Unsere Tour endete dort, wo sie begann: In der gigantischen Eingangshalle. Nach vier Stunden, die wie im Flug vergangen sind, sind wir alle etwas müde, aber restlos begeistert.
Mein Fazit:
Wenn du die Möglichkeit hast, an einer solchen Tour teilzunehmen, dann nutze sie. Lass dich treiben, schau genau hin und nimm dir Zeit. Und vor allem: Nimm genug Speicherkarten und Akkus mit! Denn an Motiven mangelt es hier wirklich nicht. Vor allem Architekturfans kommen hier voll auf ihre Kosten. Der Flughafen ist ein Paradies für Liebhaber von Farben, Formen, Flächen und Linien. Die grafische Wirkung der alten Tafeln, Bodenmarkierungen und Beschilderungen ist enorm. Wer genau hinsieht, entdeckt Logos von länst verschwundenen Fluggesellschaften, verschnörkelte Schilder zu Toiletten und Bars und eine Menge anderer Relikte vergangener Jahrzehnte im Retro-Look der 60er, 70er und 80er Jahre.
Fototipps für Tempelhof
Nimm Dir genügend Equipment mit. An allen Stationen hast Du ausreichend Zeit, verschiedene Optiken auszuprobieren. Ich hatte folgende dabei
- Das 7Artisans 9 mm F5.6 für Vollformat. Eine Linse mit sehr speziellem Anwendungsbereich, die bei Architekturaufnahmen jedoch ihr großes Potenzial entfaltet.
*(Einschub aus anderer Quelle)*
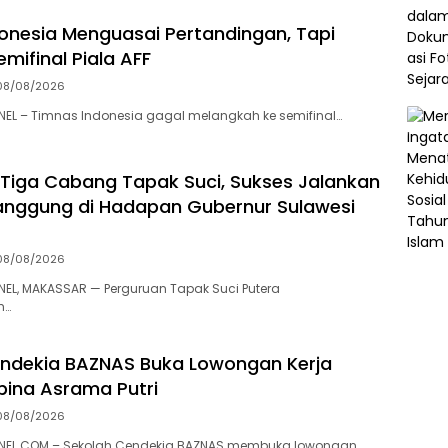
onesia Menguasai Pertandingan, Tapi
mifinal Piala AFF
08/08/2026
L – Timnas Indonesia gagal melangkah ke semifinal…
 Tiga Cabang Tapak Suci, Sukses Jalankan
nggung di Hadapan Gubernur Sulawesi
08/08/2026
L, MAKASSAR — Perguruan Tapak Suci Putera
h…
ndekia BAZNAS Buka Lowongan Kerja
ina Asrama Putri
08/08/2026
EL.COM – Sekolah Cendekia BAZNAS membuka lowongan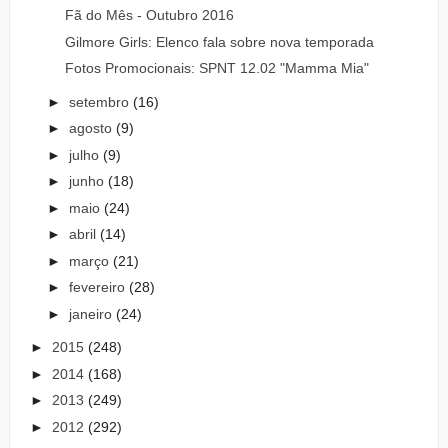
Fã do Mês - Outubro 2016
Gilmore Girls: Elenco fala sobre nova temporada
Fotos Promocionais: SPNT 12.02 "Mamma Mia"
►
setembro
(16)
►
agosto
(9)
►
julho
(9)
►
junho
(18)
►
maio
(24)
►
abril
(14)
►
março
(21)
►
fevereiro
(28)
►
janeiro
(24)
►
2015
(248)
►
2014
(168)
►
2013
(249)
►
2012
(292)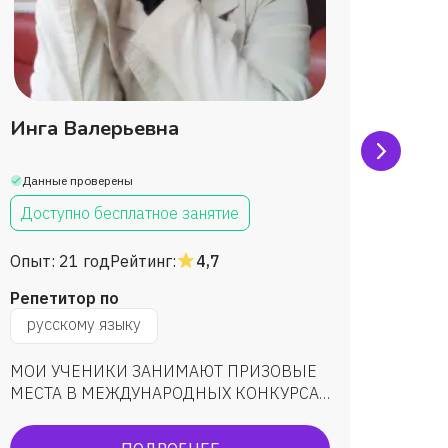
Инга Валерьевна
Лейл
Данные проверены
Данны
Доступно бесплатное занятие
Дост
Опыт:
21 год
Рейтинг:
4,7
Опыт:
Репетитор по
Репет
русскому языку
русс
МОИ УЧЕНИКИ ЗАНИМАЮТ ПРИЗОВЫЕ
подгот
МЕСТА В МЕЖДУНАРОДНЫХ КОНКУРСАХ
ученик
"КИРИЛЛИЦА" ПО РУССКОМУ ЯЗЫКУ И
ОГЭ: у
ЛИТЕРАТУРЕ, УЧАСТВУЮТ В ОБЛАСТНЫХ,
Подгот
- Das Canon RF 15-30mm F4.5-6.3 IS STM Objektiv. Eine nicht ganz so krasse Weitwinkellinse, die sich in den engen Räumen im Keller, aber auch in der Abfertigungshalle bewährt hat.
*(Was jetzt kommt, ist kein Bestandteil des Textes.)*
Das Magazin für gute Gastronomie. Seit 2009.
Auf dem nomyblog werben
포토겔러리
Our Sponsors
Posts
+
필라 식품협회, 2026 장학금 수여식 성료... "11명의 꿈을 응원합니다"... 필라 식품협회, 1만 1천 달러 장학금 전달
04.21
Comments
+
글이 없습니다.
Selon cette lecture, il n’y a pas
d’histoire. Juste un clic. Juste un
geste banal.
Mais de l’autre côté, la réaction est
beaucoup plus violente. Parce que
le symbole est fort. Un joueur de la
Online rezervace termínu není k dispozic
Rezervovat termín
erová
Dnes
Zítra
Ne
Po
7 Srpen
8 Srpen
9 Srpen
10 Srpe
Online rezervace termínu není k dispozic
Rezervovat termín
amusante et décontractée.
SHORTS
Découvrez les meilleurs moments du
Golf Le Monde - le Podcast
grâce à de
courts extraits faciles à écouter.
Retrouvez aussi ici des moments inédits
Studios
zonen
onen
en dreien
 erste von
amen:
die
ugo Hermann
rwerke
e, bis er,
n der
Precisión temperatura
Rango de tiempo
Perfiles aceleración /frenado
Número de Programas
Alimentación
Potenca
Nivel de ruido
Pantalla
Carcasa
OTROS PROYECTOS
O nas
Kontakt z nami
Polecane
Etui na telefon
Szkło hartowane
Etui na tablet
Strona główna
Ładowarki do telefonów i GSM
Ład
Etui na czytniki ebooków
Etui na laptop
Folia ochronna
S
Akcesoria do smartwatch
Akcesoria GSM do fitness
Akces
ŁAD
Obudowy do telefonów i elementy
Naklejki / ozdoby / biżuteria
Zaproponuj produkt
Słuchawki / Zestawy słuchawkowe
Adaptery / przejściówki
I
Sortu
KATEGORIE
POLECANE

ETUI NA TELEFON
- Das Canon RF 24-240mm F4-6.3 IS USM Objektiv als Universallinse für Weitwinkel und Detailaufnahmen
- Unverzichtbar ist ein Stativ. Die Lichtverhältnisse in den Innenräumen (v.a. Bunker, Luftschutzkeller, Abfertigungshalle, Kasino) sind herausfordernd
Was für eine wunderbare, einfühlsame und informative Beschreibung deiner Tour in den Gebäuden, über das Areal und die besonderen Motive …
technisch wie mit inspiriertem Auge brilliant eingefangen, dokumentarisch, eindrucksvoll, lieber Matthias.
Du weckst beim Leser -jedenfalls bei mir- ein unbändiges Verlangen, diesen Ort auf die To-Do-Liste für einen weiteren Berlin-Trip zu setzen.
Lieber Michael. Vielen herzlichen Dank für deinen netten Kommentar! Es freut mich sehr, dass dich meine Beschreibung und die Bilder so berührt haben. Tempelhof ist wirklich ein Ort voller Gegensätze und Geschichte – architektonisch beeindruckend, geschichtlich schwer belastet, ein Ort des Terrors, aber auch der Freiheit und fotografisch ein Traum. Die Tour kann ich tatsächlich nur empfehlen. Vielleicht klappt es ja mal gemeinsam. So oder so: Vielen Dank nochmal für deine schönen Worte! Ich habe mich darüber sehr gefreut.
Lieber Matthias, vielen Dank für deinen Bericht und die tollen Fotos. Du hast viele tolle neue Perspektiven gefunden, besonders gefällt mir die große Fensterfront. Ich war schon zweimal dort und bin jedes Mal total fasziniert von diesem Gebäude und der Geschichte. Vieles ist nicht greifbar oder man schüttelt nur fassungslos den Kopf angesichts des Größenwahns.
Ganz lieben Dank für Deine netten Worte. Ich habe auch das Gefühl, dass man da immer wieder hingehen kann und trotzdem immer wieder etwas Neues entdecken kann.